Explainer Divergence Scores (EDS): Some Post-Hoc Explanations May be
Effective for Detecting Unknown Spurious Correlations
- URL: http://arxiv.org/abs/2211.07650v1
- Date: Mon, 14 Nov 2022 15:52:21 GMT
- Title: Explainer Divergence Scores (EDS): Some Post-Hoc Explanations May be
Effective for Detecting Unknown Spurious Correlations
- Authors: Shea Cardozo, Gabriel Islas Montero, Dmitry Kazhdan, Botty Dimanov,
Maleakhi Wijaya, Mateja Jamnik and Pietro Lio
- Abstract summary: Post-hoc explainers might be ineffective for detecting spurious correlations in Deep Neural Networks (DNNs)

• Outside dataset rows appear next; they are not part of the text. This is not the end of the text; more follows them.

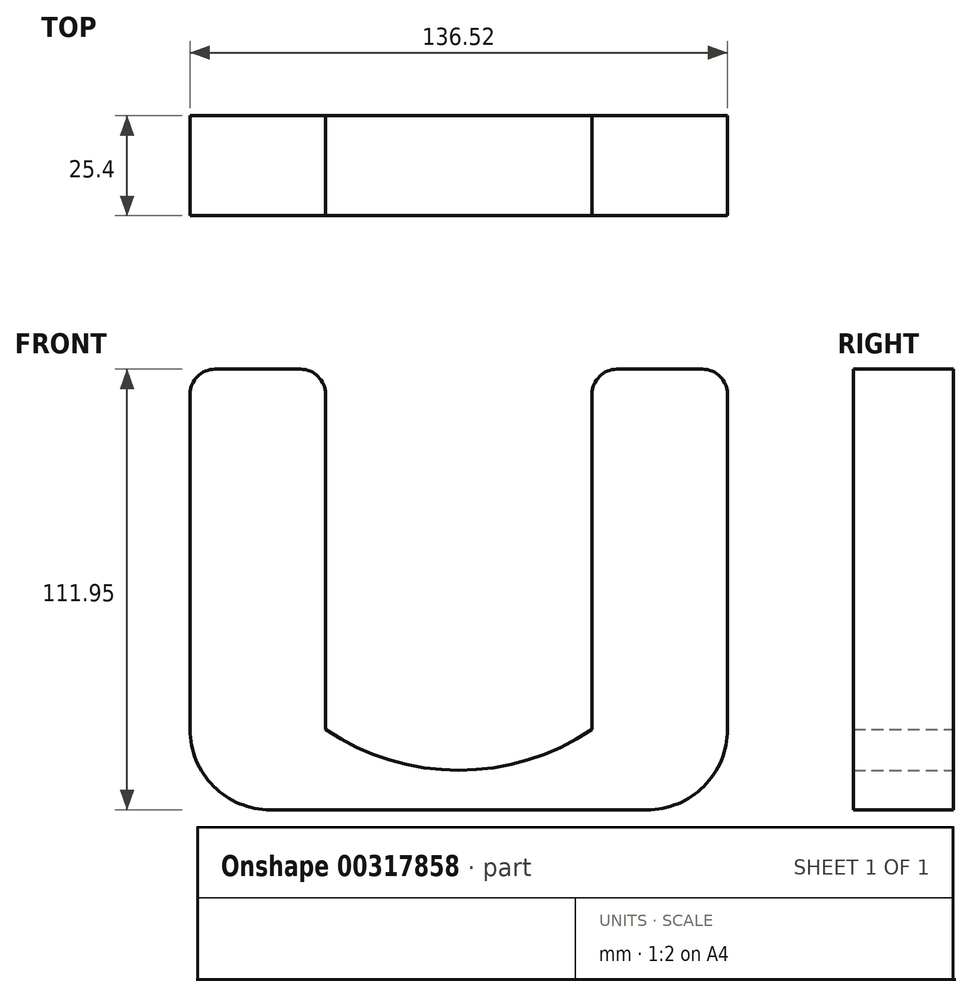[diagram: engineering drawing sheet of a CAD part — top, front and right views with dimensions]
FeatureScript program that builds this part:
annotation { "Feature Type Name" : "Feature", "Feature Type Description" : "" }
export const myFeature = defineFeature(function(context is Context, id is Id, definition is map)
    precondition{}
    {
        {
            var Q0;
            Q0=qCreatedBy(makeId("Front.planeOp"),FACE);
            var sketch = newSketch(context, id + "F0", { "sketchPlane" : qUnion([Q0])});
            skLineSegment(sketch, "E0.bottom", {"start": v(-33.87, -15.57) * mm, "end": v(-68.26, -15.57) * mm});
            skLineSegment(sketch, "E0.top", {"start": v(-40.22, 75.98) * mm, "end": v(-61.91, 75.98) * mm});
            skLineSegment(sketch, "E0.left", {"start": v(-33.87, -15.57) * mm, "end": v(-33.87, 69.63) * mm});
            skLineSegment(sketch, "E0.right", {"start": v(-68.26, -15.57) * mm, "end": v(-68.26, 69.63) * mm});
            skPoint(sketch, "E0.middle", {"position": v(-51.07, 30.2) * mm});
            skArc(sketch, "E1", {"start": v(-68.26, -15.57) * mm, "mid": v(-62.27, -30.01) * mm, "end": v(-47.81, -35.97) * mm});
            skArc(sketch, "E2", {"start": v(-33.87, -15.57) * mm, "mid": v(-17.7, -23.28) * mm, "end": v(0, -25.92) * mm});
            skLineSegment(sketch, "E3", {"start": v(-47.81, -35.97) * mm, "end": v(0, -35.97) * mm});
            skPoint(sketch, "E4", {"position": v(-23.9, -35.97) * mm});
            skLineSegment(sketch, "E5.MirrorCS", {"start": v(40.22, 75.98) * mm, "end": v(61.91, 75.98) * mm});
            skLineSegment(sketch, "E6.MirrorCS", {"start": v(33.87, -15.57) * mm, "end": v(33.87, 69.63) * mm});
            skLineSegment(sketch, "E7.MirrorCS", {"start": v(33.87, -15.57) * mm, "end": v(68.26, -15.57) * mm});
            skLineSegment(sketch, "E8.MirrorCS", {"start": v(47.81, -35.97) * mm, "end": v(0, -35.97) * mm});
            skLineSegment(sketch, "E9.MirrorCS", {"start": v(68.26, -15.57) * mm, "end": v(68.26, 69.63) * mm});
            skArc(sketch, "E10.MirrorCS", {"start": v(68.26, -15.57) * mm, "mid": v(62.27, -30.01) * mm, "end": v(47.81, -35.97) * mm});
            skArc(sketch, "E11.MirrorCS", {"start": v(33.87, -15.57) * mm, "mid": v(17.7, -23.28) * mm, "end": v(0, -25.92) * mm});
            skPoint(sketch, "E12.visualSharp", {"position": v(-68.26, 75.98) * mm});
            skArc(sketch, "E12.filletArc", {"start": v(-61.91, 75.98) * mm, "mid": v(-66.4, 74.12) * mm, "end": v(-68.26, 69.63) * mm});
            skPoint(sketch, "E13.visualSharp", {"position": v(-33.87, 75.98) * mm});
            skArc(sketch, "E13.filletArc", {"start": v(-33.87, 69.63) * mm, "mid": v(-35.73, 74.12) * mm, "end": v(-40.22, 75.98) * mm});
            skPoint(sketch, "E14.visualSharp", {"position": v(33.87, 75.98) * mm});
            skArc(sketch, "E14.filletArc", {"start": v(40.22, 75.98) * mm, "mid": v(35.73, 74.12) * mm, "end": v(33.87, 69.63) * mm});
            skPoint(sketch, "E15.visualSharp", {"position": v(68.26, 75.98) * mm});
            skArc(sketch, "E15.filletArc", {"start": v(68.26, 69.63) * mm, "mid": v(66.4, 74.12) * mm, "end": v(61.91, 75.98) * mm});
            skSolve(sketch);
        }
        {
            var Q0;
            Q0 = qSketchRegion(id + "F0", true);
            extrude(context, id + "F1", {"entities" : qUnion([Q0]), "depth" : 25.4 * mm});
        }
        {
            var Q0;
            Q0=makeQuery(id+"F1.opExtrude","CAP_FACE",FACE,{"disambiguationData":[OSD([sQuery(id+"F0.wireOp",EDGE,"E0.top"),sQuery(id+"F0.wireOp",EDGE,"E0.left"),sQuery(id+"F0.wireOp",EDGE,"E0.right"),sQuery(id+"F0.wireOp",EDGE,"E1"),sQuery(id+"F0.wireOp",EDGE,"E2"),sQuery(id+"F0.wireOp",EDGE,"E3"),sQuery(id+"F0.wireOp",EDGE,"E5.MirrorCS"),sQuery(id+"F0.wireOp",EDGE,"E6.MirrorCS"),sQuery(id+"F0.wireOp",EDGE,"E8.MirrorCS"),sQuery(id+"F0.wireOp",EDGE,"E9.MirrorCS"),sQuery(id+"F0.wireOp",EDGE,"E10.MirrorCS"),sQuery(id+"F0.wireOp",EDGE,"E11.MirrorCS"),sQuery(id+"F0.wireOp",EDGE,"E12.filletArc"),sQuery(id+"F0.wireOp",EDGE,"E13.filletArc"),sQuery(id+"F0.wireOp",EDGE,"E14.filletArc"),sQuery(id+"F0.wireOp",EDGE,"E15.filletArc")])],"isStart":false});
            var sketch = newSketch(context, id + "F2", { "sketchPlane" : qUnion([Q0])});
            skCircle(sketch, "E16", {"center": v(-51.74, 8.07) * mm, "radius": 9.88 * mm});
            skCircle(sketch, "E17.MirrorC", {"center": v(51.74, 8.07) * mm, "radius": 9.88 * mm});
            skSolve(sketch);
        }
        {
            var Q0;
            Q0=sQuery(id+"F2.wireOp",EDGE,"E16");
            var Q1;
            Q1=sQuery(id+"F2.wireOp",EDGE,"E17.MirrorC");
            extrude(context, id + "F3", {"bodyType" : ToolBodyType.SURFACE, "surfaceEntities" : qUnion([Q0, Q1]), "depth" : 12.7 * mm});
        }
    });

We show there are serious weaknesses with the existing evaluation frameworks for this setting.
We propose a new evaluation methodology, Explainer Divergence Scores (EDS), grounded in an information theory approach to evaluate explainers.

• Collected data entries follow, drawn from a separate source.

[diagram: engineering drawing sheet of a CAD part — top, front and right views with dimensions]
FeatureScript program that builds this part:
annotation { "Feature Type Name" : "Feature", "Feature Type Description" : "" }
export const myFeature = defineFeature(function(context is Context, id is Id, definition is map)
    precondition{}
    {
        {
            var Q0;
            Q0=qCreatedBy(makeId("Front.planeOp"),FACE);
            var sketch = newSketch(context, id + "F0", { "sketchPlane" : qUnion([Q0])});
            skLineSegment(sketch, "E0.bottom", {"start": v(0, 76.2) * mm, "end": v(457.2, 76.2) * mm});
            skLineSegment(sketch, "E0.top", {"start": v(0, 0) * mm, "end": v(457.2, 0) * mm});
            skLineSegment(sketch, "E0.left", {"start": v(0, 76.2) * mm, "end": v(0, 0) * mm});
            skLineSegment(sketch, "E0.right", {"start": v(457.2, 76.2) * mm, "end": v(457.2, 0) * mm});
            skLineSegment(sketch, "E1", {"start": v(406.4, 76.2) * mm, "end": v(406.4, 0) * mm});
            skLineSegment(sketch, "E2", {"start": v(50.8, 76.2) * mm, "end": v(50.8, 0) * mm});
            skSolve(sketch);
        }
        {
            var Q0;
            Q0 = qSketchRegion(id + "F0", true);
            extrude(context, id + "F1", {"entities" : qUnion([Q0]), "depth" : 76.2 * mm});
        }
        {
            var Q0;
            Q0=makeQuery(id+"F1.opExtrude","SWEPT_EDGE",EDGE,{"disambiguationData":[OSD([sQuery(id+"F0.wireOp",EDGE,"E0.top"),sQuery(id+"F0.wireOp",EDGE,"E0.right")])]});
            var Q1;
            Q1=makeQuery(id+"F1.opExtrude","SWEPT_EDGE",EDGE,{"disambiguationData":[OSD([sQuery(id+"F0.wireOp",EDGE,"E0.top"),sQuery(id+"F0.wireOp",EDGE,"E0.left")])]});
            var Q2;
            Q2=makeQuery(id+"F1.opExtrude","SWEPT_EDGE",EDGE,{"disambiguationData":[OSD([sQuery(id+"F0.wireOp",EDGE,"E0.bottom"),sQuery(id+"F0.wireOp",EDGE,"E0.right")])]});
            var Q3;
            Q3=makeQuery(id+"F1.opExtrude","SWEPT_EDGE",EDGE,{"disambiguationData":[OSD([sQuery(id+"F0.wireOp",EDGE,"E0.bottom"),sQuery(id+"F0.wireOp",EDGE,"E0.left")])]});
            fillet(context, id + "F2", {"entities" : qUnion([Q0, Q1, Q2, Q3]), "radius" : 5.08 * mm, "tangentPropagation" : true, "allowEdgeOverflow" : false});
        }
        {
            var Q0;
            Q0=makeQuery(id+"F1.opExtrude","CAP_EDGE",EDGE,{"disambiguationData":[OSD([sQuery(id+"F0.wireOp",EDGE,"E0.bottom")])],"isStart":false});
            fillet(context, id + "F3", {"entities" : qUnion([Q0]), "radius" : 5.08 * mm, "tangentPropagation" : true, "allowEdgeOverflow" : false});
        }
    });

- Score: 4.223964614888875
- License: http://creativecommons.org/licenses/by/4.0/
- Abstract: Recent work has suggested post-hoc explainers might be ineffective for
detecting spurious correlations in Deep Neural Networks (DNNs). However, we
show there are serious weaknesses with the existing evaluation frameworks for
this setting. Previously proposed metrics are extremely difficult to interpret
and are not directly comparable between explainer methods. To alleviate these
constraints, we propose a new evaluation methodology, Explainer Divergence
Scores (EDS), grounded in an information theory approach to evaluate
explainers. EDS is easy to interpret and naturally comparable across
explainers. We use our methodology to compare the detection performance of
three different explainers - feature attribution methods, influential examples
and concept extraction, on two different image datasets. We discover post-hoc
explainers often contain substantial information about a DNN's dependence on
spurious artifacts, but in ways often imperceptible to human users. This
suggests the need for new techniques that can use this information to better
detect a DNN's reliance on spurious correlations.